Text for analysis
=== Section Start ===

What should have been a typical ride along turns to a fight for survival in this thriller inspired by a 1997 incident that changed the police world in terms of arms.

In the small town of Chesterford, Massachusetts, police officer Mike Chandler is on the verge of retirement. Partnered with his son-in-law Steve McAvoy, he is excited to learn he will become a grandfather, even with a bit of an estrangement from daughter Lisa. On this day, the duo’s assignment involves a ride along with teenager Kenny, who stood up to a bully and got in trouble with the school, forcing him to either go for the ride along or be expelled.

At first, things seem to be smooth. That is, until they notice a suspicious vehicle in front of the local bank, which is in the midst of being robbed by a band of ex-military officers led by Tre. When Mike and Steve approach the vehicle, they are met with gunfire from the driver, who is one of the robbers. The situation gets intense when Steve is critically wounded after being shot in the leg. However, with perseverance, both Mike and the young Kenny, along with the other police officers and SWAT will do what it takes to top the robbers once and for all.

=== Section End ===

[Stored items from a collection]
=== Section Start ===

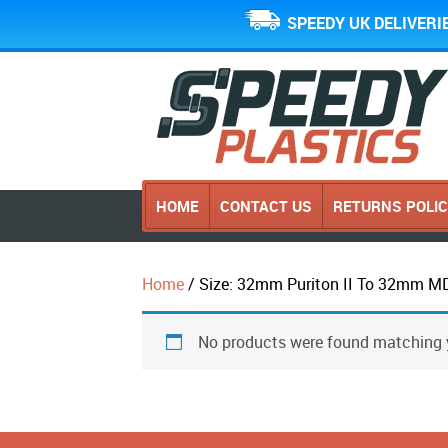
SPEEDY UK DELIVERI
HOME
CONTACT US
RETURNS POLI
Home
/ Size: 32mm Puriton II To 32mm M
No products were found matching y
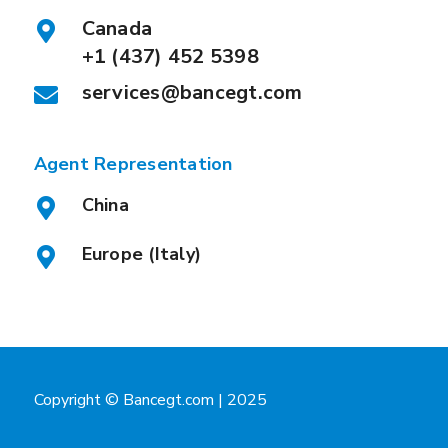
Canada
+1 (437) 452 5398
services@bancegt.com
Agent Representation
China
Europe (Italy)
Copyright © Bancegt.com | 2025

=== Section End ===

Problem A
Translate this sentence from the film synopsis into Spanish: "When Mike and Steve approach the vehicle, they are met with gunfire from the driver, who is one of the robbers."
Problem B
Answer these questions using the film synopsis:
(i) In what town and state is the story set?
(ii) What choice was Kenny given by the school?
(iii) Who leads the band of robbers?
Problem C
Carry on the film synopsis from its last sentence.

Written reply A
Cuando Mike y Steve se acercan al vehículo, son recibidos a tiros por el conductor, que es uno de los ladrones.

Written reply B
(i) Chesterford, Massachusetts.
(ii) He had to either go on the ride along or be expelled.
(iii) Tre.

Written reply C
From director York Shackleton comes this film inspired by the Battle of North Hollywood, in which in 1997, there was a shootout between two heavily armed bank robbers and the LAPD. Twelve police officers and eight civilians were injured but ended with the robbers killed. This led to an upgrade in firepower for the police. Shackleton moves the action from Los Angeles to the small town of Chesterford, MA in the film, which was actually shot on location in Bulgaria.

Once again, this is a case of whether you like or can’t stand Nicolas Cage. In this case, he does a great job as Mike, a cop on the verge of retirement who never would imagine his last assignment would not go as smoothly as expected. New Zealander Dwayne Crawford’s Steve acts as a middleman between Mike and his daughter Lisa, played by Sophie Skelton, who has an estrangement towards her father as she blames him for the death of her mother for him not being there enough. Kudos goes to Michael Rainey Jr. as Kenny, a teenager who is forced into a situation he didn’t deserve to be in in the first place, but finds the means to find a bit of redemption for his actions considering the situation.

Ori Pfeffer’s Tre is the ringleader of robbers who are revealed in the film’s opening minutes to be ex-military officers who feel they are owed money. Cage’s son Weston, along with Michael Bellasario and Sean James make up the group. Alexandra Dinu plays the mysterious Rossi, an Interpol agent who has been tracking the robbers and trails them to Chesterford and does what she can to assist the local cops much to their chagrin.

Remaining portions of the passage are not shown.